Opinion
March 11, 1985
Appeal from the Supreme Court, Nassau County (Young, J.).
Order reversed, insofar as appealed from, as a matter of discretion, without costs or disbursements, and, upon renewal, order dated June 24, 1983 vacated, plaintiffs' motion for leave to enter a default judgment denied, and that branch of appellants' motion which sought vacatur of their default granted, on condition that each appellant pays plaintiffs $2,000 within 30 days after service upon him of a copy of the order to be made hereon, with notice of entry. In the event either appellant fails to comply with this condition, then order affirmed as to that appellant, with costs.
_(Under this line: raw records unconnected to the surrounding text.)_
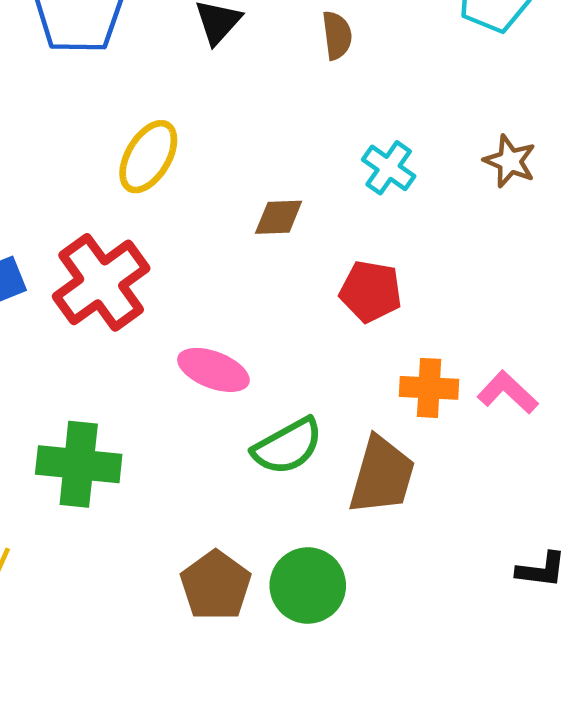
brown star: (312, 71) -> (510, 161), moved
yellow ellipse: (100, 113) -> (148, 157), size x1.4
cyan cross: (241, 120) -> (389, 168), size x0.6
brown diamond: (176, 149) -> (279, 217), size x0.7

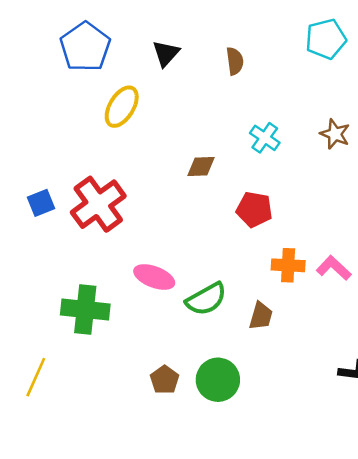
yellow ellipse: (148, 157) -> (122, 107), moved
pink ellipse: (213, 370) -> (154, 277), moved
brown trapezoid: (382, 475) -> (261, 316), size x0.6
brown pentagon: (216, 586) -> (165, 380), size x0.7

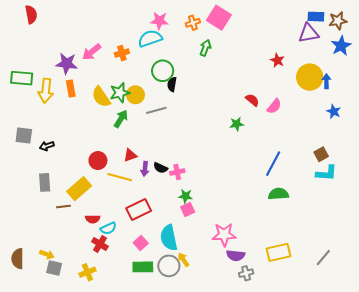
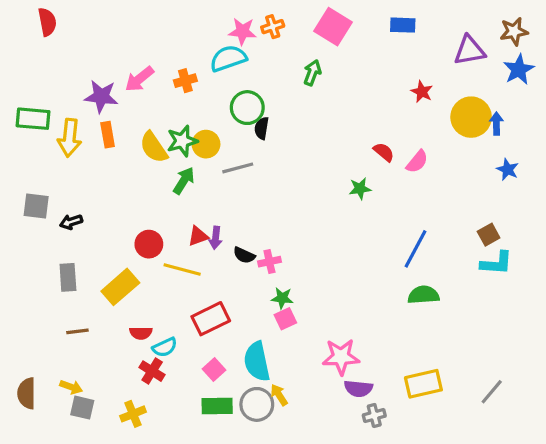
blue rectangle: (316, 17) -> (403, 25), moved
orange cross: (193, 23) -> (273, 27), moved
purple arrow: (145, 169) -> (216, 238), moved
brown line: (63, 206) -> (77, 331), moved

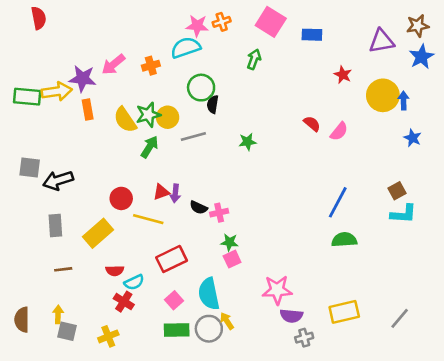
blue rectangle: (403, 25) -> (312, 35), moved
yellow arrow: (69, 138) -> (57, 91), moved, turned -104
green star: (360, 189) -> (248, 142), moved
black arrow: (71, 222) -> (58, 180), size x1.6
yellow arrow: (71, 387) -> (58, 314), turned -108

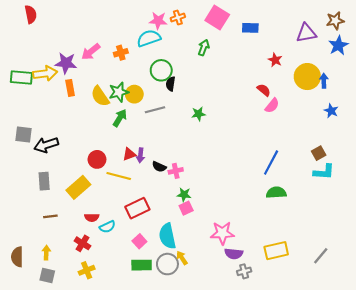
red semicircle: (312, 124) -> (264, 90), moved
red cross: (124, 302) -> (82, 243), moved
gray square: (67, 331) -> (47, 275), moved

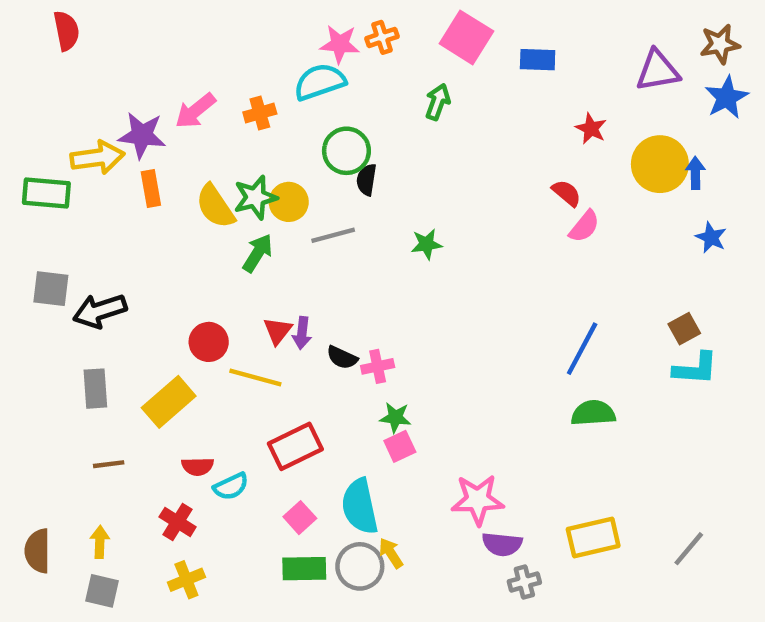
green rectangle: (21, 78) -> (46, 193), moved
red triangle: (129, 154) -> (278, 331), turned -32

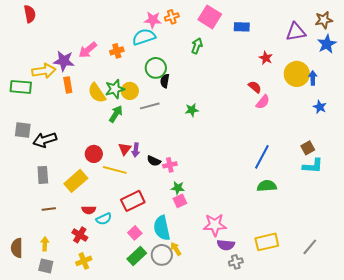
green rectangle: (304, 569) -> (137, 256), turned -42

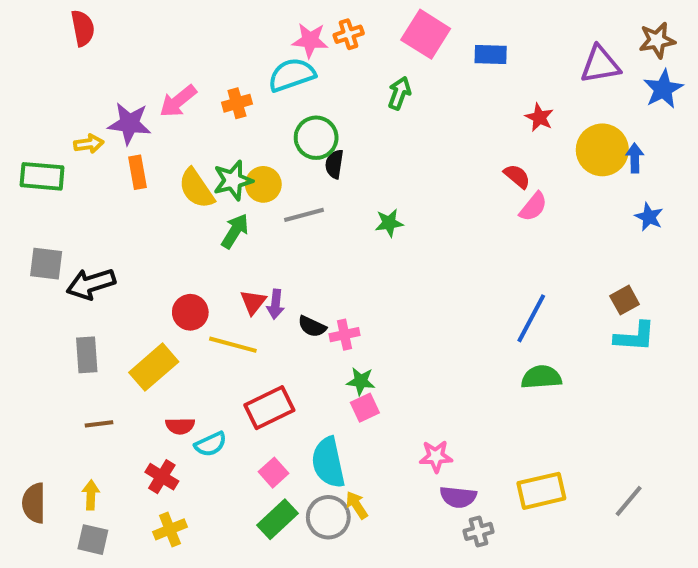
red semicircle: (30, 14) -> (83, 28), moved
yellow arrow: (44, 71) -> (89, 144), size x0.6
pink star: (215, 225) -> (436, 456), size x0.7

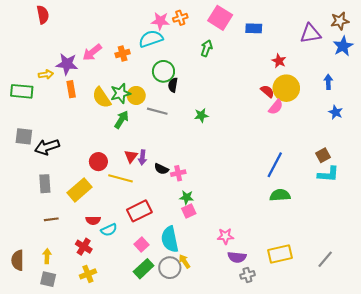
yellow circle: (602, 150) -> (286, 88), moved
gray line: (304, 215) -> (157, 111), turned 30

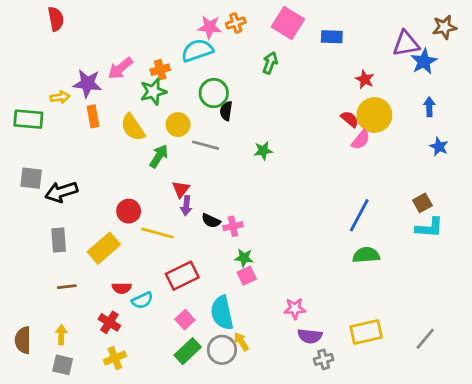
blue star: (343, 46) -> (424, 61), moved
green star: (120, 93) -> (153, 92), moved
red triangle: (131, 156) -> (181, 189), moved

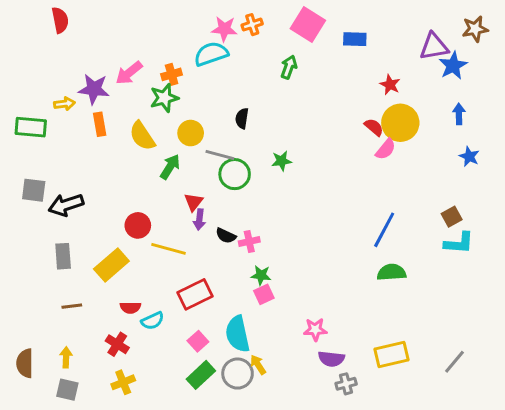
green circle: (214, 93) -> (235, 174), moved

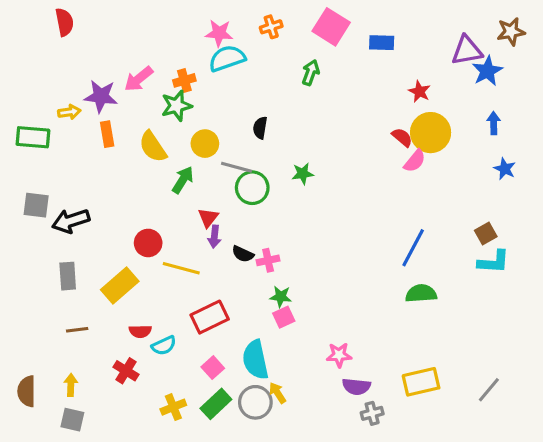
pink star: (224, 29) -> (219, 33), moved
yellow cross: (123, 382) -> (173, 407), moved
Despite its ostensible denial of appellants' motion to "renew and/or reargue", the subsequent language of its order indicates that Special Term did in fact consider appellants' and their counsel's newly submitted affidavits dated July 26, 1983. Thus, Special Term must be deemed to have exercised its discretion to grant renewal ( Esa v. New York Prop. Ins. Underwriting Assn., 89 A.D.2d 865).
Upon renewal, Special Term adhered to its original determination refusing to vacate the default judgment. Under the totality of the circumstances here presented, the interest of justice is better served by vacating this inadvertent default and allowing appellants their day in court. The condition imposed should redress plaintiffs for any inconvenience suffered. Mollen, P.J., Titone, Lazer and Thompson, JJ., concur.